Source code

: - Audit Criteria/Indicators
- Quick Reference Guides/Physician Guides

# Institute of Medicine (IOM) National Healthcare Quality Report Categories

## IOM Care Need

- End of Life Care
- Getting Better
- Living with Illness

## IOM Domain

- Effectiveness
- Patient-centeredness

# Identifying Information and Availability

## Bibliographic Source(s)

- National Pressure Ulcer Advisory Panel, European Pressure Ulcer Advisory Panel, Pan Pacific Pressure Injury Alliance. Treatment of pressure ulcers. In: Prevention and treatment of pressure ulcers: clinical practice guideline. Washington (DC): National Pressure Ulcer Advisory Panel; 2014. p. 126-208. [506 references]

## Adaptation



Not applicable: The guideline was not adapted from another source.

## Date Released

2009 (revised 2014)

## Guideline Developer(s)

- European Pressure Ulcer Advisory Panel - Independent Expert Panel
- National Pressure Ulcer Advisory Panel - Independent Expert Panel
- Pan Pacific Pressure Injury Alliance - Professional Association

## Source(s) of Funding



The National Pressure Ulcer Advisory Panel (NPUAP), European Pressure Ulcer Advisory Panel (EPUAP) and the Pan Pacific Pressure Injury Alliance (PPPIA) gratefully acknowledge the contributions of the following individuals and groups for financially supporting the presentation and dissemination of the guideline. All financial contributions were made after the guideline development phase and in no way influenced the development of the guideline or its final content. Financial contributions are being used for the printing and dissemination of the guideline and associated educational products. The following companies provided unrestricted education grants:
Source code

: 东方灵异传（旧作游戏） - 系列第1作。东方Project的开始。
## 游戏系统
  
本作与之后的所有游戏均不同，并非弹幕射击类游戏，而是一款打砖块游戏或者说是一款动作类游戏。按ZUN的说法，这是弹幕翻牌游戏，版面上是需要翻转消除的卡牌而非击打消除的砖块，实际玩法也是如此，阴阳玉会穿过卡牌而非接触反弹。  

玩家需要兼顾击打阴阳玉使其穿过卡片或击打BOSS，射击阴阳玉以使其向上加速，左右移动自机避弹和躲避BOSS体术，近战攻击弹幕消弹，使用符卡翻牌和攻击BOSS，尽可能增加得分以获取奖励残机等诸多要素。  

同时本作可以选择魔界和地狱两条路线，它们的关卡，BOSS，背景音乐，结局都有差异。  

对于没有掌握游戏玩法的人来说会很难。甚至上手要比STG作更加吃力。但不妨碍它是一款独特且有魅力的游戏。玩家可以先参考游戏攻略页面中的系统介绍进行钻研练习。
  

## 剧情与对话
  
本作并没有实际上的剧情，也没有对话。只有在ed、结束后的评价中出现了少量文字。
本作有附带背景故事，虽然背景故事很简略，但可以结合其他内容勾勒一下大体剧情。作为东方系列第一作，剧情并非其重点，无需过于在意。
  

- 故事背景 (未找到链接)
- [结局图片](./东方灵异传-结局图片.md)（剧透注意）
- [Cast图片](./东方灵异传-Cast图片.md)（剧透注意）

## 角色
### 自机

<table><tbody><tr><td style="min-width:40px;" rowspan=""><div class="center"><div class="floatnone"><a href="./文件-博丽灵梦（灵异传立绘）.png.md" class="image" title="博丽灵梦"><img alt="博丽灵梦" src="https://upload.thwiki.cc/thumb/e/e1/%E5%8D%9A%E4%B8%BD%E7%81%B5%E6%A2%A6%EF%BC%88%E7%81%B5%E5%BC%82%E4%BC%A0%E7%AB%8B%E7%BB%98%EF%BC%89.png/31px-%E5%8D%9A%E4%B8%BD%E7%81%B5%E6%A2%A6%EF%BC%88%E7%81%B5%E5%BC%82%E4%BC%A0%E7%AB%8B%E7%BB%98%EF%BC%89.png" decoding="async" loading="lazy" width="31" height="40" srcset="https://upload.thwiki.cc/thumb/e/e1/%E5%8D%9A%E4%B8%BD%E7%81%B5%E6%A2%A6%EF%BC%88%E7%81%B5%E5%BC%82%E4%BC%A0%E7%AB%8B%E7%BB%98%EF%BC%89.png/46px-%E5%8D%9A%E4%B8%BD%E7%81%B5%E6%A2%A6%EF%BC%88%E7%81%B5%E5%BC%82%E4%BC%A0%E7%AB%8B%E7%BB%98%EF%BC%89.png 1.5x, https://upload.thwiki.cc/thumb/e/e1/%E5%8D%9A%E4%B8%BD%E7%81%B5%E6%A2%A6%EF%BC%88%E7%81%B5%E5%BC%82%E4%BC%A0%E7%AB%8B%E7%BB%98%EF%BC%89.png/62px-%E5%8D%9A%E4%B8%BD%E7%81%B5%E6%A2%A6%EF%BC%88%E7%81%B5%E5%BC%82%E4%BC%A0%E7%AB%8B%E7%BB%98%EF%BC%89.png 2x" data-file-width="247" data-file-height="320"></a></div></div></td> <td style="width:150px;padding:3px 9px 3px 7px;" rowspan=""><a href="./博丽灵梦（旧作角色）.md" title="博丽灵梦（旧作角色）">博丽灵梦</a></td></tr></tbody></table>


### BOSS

══════

## Task prompt
Would you copy every line from the listing above that has the string "Expert" in it?

## Result of the exercise
- European Pressure Ulcer Advisory Panel - Independent Expert Panel
- National Pressure Ulcer Advisory Panel - Independent Expert Panel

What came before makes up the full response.